Computer Chronicles Revisited, Part 2 — Visi on vs. the Apple Lisa
There was apparently a roughly two-month gap between the taping of episodes of The Computer Chronicles in late 1983 and their initial airing in early 1984. Looking back 37 years later, this gap may not seem that significant. But in just the second broadcast episode, it may be that Chronicles unintentionally provided information that was already out-of-date to its PBS audience.
Integrated Software — The Descendants of Xerox
The subject of this episode was “integrated software,” i.e., a suite of business programs that all work together. Today, most of us intuitively associate integrated software with Microsoft Office, but that product would not exist for another six years. Indeed, Stewart Cheifet opened the host segment by reminding the audience, “And when we mention integrated software, you probably think of Apple’s Lisa,” the business-focused computer released in January 1983.
Cheifet and Gary Kildall briefly bantered about the precise definition of integrated software. Kildall explained there were really two things involved: integrated applications and the use of a visual interface. He noted that the subjects of the episode’s product demos, the Lisa and Visi On, were both descended from work done by Xerox in the 1970s, specifically the idea of an overlapping windowed graphical interface developed by legendary computer scientist Alan Kay.
Cheifet then provided narration over some especially unremarkable B-roll footage. He reiterated that integrated software relied on a graphical interface that could split up the screen and create overlapping windows to enable multi-tasking. The long-range objective of such software was making computers more manageable and easy to use. Cheifet added that such software required a “low level of artificial intelligence” and that the simper such programs were for the user, the more complex they were for the machine. And many observers still believed that the computers of present-day 1983 were “too immature” to use integrated software effectively.
John Couch Defends “Cutesy” Lisa’s Approach to User Interface
For the next segment, former Apple executive John Couch joined Cheifet and Kildall. Couch had been vice president of the Lisa division at Apple and left the company to start his own retail store called Computer Kingdom. Kildall opened the discussion by mentioning the similarity of the Lisa to Xerox’s work from the previous decade. Couch noted he was hired by Steve Jobs at Apple back in 1978 as part of the company’s “new products” group, where the goal was to “define the personal computers of the 1980s.” Couch and his team were tasked with addressing the growth of the personal computer industry in the wake of the Apple II line’s success.

Available data
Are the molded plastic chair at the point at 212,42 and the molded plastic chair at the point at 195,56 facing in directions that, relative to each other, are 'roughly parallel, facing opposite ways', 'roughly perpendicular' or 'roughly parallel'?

Work instruction A
In the Computer Chronicles article, what was the name of the retail store John Couch started after leaving Apple?
Work instruction B
Name every person the Computer Chronicles article mentions by name.
Work instruction C
Write the next part of the Computer Chronicles article, picking up after its last sentence.

Output A
Computer Kingdom

Output B
Stewart Cheifet, Gary Kildall, Alan Kay, John Couch, Steve Jobs

Output C
In particular, Couch said that existing machines were too difficult to use and relied on knowledge of programming languages and a command-line interface. To the extent there was integration, it was only at the file level. Couch said he had recalled seeing Xerox’s earlier work when he was in graduate school and concluded it was possible to replace the command-line interpreter with hi-resolution bitmap graphics that would “emulate how people work in offices.”
Kildall pointed out that Apple’s real breakthrough with the Lisa was in terms of price. The Xerox Star workstation, released in 1981, was prohibitively expensive for most businesses. The Apple Lisa, in contrast, was relatively less expensive. (The Star’s introductory price was about $17,000, while the Lisa initially sold for around $10,000.) Couch replied the real benefit of the Lisa over the Star was that Apple had managed to displace the command-line interface entirely. The Star also contained “very little integration” in his words, at least in term of moving data between different applications. Apple’s goal with the Lisa was to build a software architecture that would define the path for data movement and rely on a graphical interface.
Cheifet then asked Couch about what kind of user he had in mind when he developed the Lisa. In a typically Apple response, Couch said the target users were the developers themselves. Echoing the legend of Jobs and Steve Wozniak—they couldn’t buy a computer they wanted so they built one themselves—Couch said they developed an integrated computer that a user could learn to use in less than a half-hour. Couch emphasized the importance of the Lisa project in penetrating the business market, pointing out there were “still 32.5 million people” working in offices who could benefit from the use of a personal computer, but they were limited by the time it took to learn a machine like the Star.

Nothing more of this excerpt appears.